Doesn't this go against your statement above? What if the contact does happen after the release? Didn't you say "any amount of contact should be deemed a foul"?

Quote:
Originally Posted by btaylor64 View Post
"Feel for the game" is very important in my opinion. It shows that you uderstand the game and its tiny nuances, whether it be from an officials, coaches or players standpoint.
We agree with the surface of this statement. However, where we disagree is in completely changing the definition of a foul at the end of a close game. That is not a "tiny nuance", and not doing that does not make one the dreaded "rule book official". I'm not advocating not calling fouls.
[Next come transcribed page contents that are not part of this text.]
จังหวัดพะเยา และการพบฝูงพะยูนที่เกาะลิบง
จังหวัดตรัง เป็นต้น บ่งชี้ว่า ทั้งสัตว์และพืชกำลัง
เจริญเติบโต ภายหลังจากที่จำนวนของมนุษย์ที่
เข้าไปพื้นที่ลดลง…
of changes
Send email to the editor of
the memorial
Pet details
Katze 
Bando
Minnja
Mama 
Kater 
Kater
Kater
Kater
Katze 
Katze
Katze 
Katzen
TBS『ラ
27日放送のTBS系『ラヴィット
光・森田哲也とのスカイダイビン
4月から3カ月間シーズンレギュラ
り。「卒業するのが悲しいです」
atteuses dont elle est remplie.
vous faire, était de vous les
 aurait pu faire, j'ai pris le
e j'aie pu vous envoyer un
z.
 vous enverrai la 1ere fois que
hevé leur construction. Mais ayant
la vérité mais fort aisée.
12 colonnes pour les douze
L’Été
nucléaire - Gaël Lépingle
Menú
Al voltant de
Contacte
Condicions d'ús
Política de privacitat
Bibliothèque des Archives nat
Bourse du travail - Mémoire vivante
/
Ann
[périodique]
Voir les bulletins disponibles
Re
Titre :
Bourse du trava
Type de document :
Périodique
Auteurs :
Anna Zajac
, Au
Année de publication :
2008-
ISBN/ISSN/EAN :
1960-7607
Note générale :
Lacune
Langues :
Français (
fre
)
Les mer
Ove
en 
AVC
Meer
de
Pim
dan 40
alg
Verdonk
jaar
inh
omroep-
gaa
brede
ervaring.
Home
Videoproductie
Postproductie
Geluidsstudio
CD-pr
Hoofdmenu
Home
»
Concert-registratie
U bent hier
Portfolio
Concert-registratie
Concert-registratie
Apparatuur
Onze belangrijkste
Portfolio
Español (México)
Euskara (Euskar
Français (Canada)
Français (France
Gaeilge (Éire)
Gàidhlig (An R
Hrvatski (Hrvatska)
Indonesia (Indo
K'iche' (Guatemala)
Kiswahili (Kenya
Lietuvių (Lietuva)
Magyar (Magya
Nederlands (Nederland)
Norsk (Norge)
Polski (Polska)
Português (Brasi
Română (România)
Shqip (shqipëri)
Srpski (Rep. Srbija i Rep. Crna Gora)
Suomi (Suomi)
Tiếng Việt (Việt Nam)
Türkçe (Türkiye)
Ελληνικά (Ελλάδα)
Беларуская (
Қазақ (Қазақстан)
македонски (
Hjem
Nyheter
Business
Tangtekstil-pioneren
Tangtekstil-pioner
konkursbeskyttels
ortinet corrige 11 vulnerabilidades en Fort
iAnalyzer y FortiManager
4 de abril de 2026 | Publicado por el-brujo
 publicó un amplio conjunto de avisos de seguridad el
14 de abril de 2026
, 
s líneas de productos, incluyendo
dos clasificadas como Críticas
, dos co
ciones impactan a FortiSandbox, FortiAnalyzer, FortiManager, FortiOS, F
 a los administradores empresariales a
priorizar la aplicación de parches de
In fact, I'm saying we need to be in position and make those calls, not use the excuse that we didn't see it, so therefore we passed. Why should we let the coach or player take the easy way out and allow any touch to be a foul, instead of working hard and fouling the "right way"? Why should we take the easy way out and guess on contact, or allow any contact to be a foul at the end of the game, instead of working to be in position to make the proper call?

If it's illegal contact, call the foul. If it's legal contact (such as contact you had judged to be legal earlier), don't bail out one team with a lazy call, just because that's what everyone wants. I would be willing to bet the team that's trying to play keepaway doesn't want "any contact" to all of a sudden be a foul at that point in the game.